EXERCISE INSTRUCTIONS>
Reproduce all of the rows below with "Source code" renamed to "Markdown source" and everything else unchanged. Leave the pictures out of your output.

(Dataset entries)
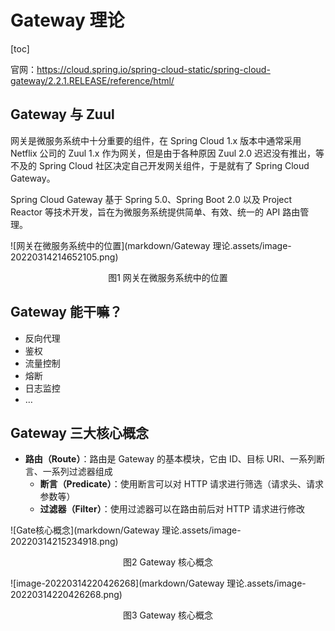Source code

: # Gateway 理论

[toc]

官网：https://cloud.spring.io/spring-cloud-static/spring-cloud-gateway/2.2.1.RELEASE/reference/html/

## Gateway 与 Zuul

网关是微服务系统中十分重要的组件，在 Spring Cloud 1.x 版本中通常采用 Netflix 公司的 Zuul 1.x 作为网关，但是由于各种原因 Zuul 2.0 迟迟没有推出，等不及的 Spring Cloud 社区决定自己开发网关组件，于是就有了 Spring Cloud Gateway。

Spring Cloud Gateway 基于 Spring 5.0、Spring Boot 2.0 以及 Project Reactor 等技术开发，旨在为微服务系统提供简单、有效、统一的 API 路由管理。

![网关在微服务系统中的位置](markdown/Gateway 理论.assets/image-20220314214652105.png)

<center>图1 网关在微服务系统中的位置</center>



## Gateway 能干嘛？

-   反向代理
-   鉴权
-   流量控制
-   熔断
-   日志监控
-   …



## Gateway 三大核心概念

-   **路由（Route）**：路由是 Gateway 的基本模块，它由 ID、目标 URI、一系列断言、一系列过滤器组成
    -   **断言（Predicate）**：使用断言可以对 HTTP 请求进行筛选（请求头、请求参数等）
    -   **过滤器（Filter）**：使用过滤器可以在路由前后对 HTTP 请求进行修改

![Gate核心概念](markdown/Gateway 理论.assets/image-20220314215234918.png)

<center>图2 Gateway 核心概念</center>

![image-20220314220426268](markdown/Gateway 理论.assets/image-20220314220426268.png)

<center>图3 Gateway 核心概念</center>

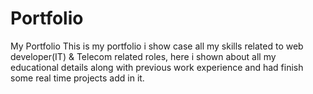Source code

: # Portfolio
My Portfolio
This is my portfolio i show case all my skills related to web developer(IT) & Telecom related roles, here i shown about all my educational details along with previous work experience and had finish some real time projects add in it.
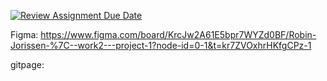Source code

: [![Review Assignment Due Date](https://classroom.github.com/assets/deadline-readme-button-22041afd0340ce965d47ae6ef1cefeee28c7c493a6346c4f15d667ab976d596c.svg)](https://classroom.github.com/a/OtCKnre3)

Figma:
https://www.figma.com/board/KrcJw2A61E5bpr7WYZd0BF/Robin-Jorissen-%7C--work2---project-1?node-id=0-1&t=kr7ZVOxhrHKfgCPz-1

gitpage:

OUTPUT OF THE TASK>
Markdown source

: # Gateway 理论

[toc]

官网：https://cloud.spring.io/spring-cloud-static/spring-cloud-gateway/2.2.1.RELEASE/reference/html/

## Gateway 与 Zuul

网关是微服务系统中十分重要的组件，在 Spring Cloud 1.x 版本中通常采用 Netflix 公司的 Zuul 1.x 作为网关，但是由于各种原因 Zuul 2.0 迟迟没有推出，等不及的 Spring Cloud 社区决定自己开发网关组件，于是就有了 Spring Cloud Gateway。

Spring Cloud Gateway 基于 Spring 5.0、Spring Boot 2.0 以及 Project Reactor 等技术开发，旨在为微服务系统提供简单、有效、统一的 API 路由管理。

![网关在微服务系统中的位置](markdown/Gateway 理论.assets/image-20220314214652105.png)

<center>图1 网关在微服务系统中的位置</center>



## Gateway 能干嘛？

-   反向代理
-   鉴权
-   流量控制
-   熔断
-   日志监控
-   …



## Gateway 三大核心概念

-   **路由（Route）**：路由是 Gateway 的基本模块，它由 ID、目标 URI、一系列断言、一系列过滤器组成
    -   **断言（Predicate）**：使用断言可以对 HTTP 请求进行筛选（请求头、请求参数等）
    -   **过滤器（Filter）**：使用过滤器可以在路由前后对 HTTP 请求进行修改

![Gate核心概念](markdown/Gateway 理论.assets/image-20220314215234918.png)

<center>图2 Gateway 核心概念</center>

![image-20220314220426268](markdown/Gateway 理论.assets/image-20220314220426268.png)

<center>图3 Gateway 核心概念</center>

Markdown source

: # Portfolio
My Portfolio
This is my portfolio i show case all my skills related to web developer(IT) & Telecom related roles, here i shown about all my educational details along with previous work experience and had finish some real time projects add in it.
Markdown source

: [![Review Assignment Due Date](https://classroom.github.com/assets/deadline-readme-button-22041afd0340ce965d47ae6ef1cefeee28c7c493a6346c4f15d667ab976d596c.svg)](https://classroom.github.com/a/OtCKnre3)

Figma:
https://www.figma.com/board/KrcJw2A61E5bpr7WYZd0BF/Robin-Jorissen-%7C--work2---project-1?node-id=0-1&t=kr7ZVOxhrHKfgCPz-1

gitpage:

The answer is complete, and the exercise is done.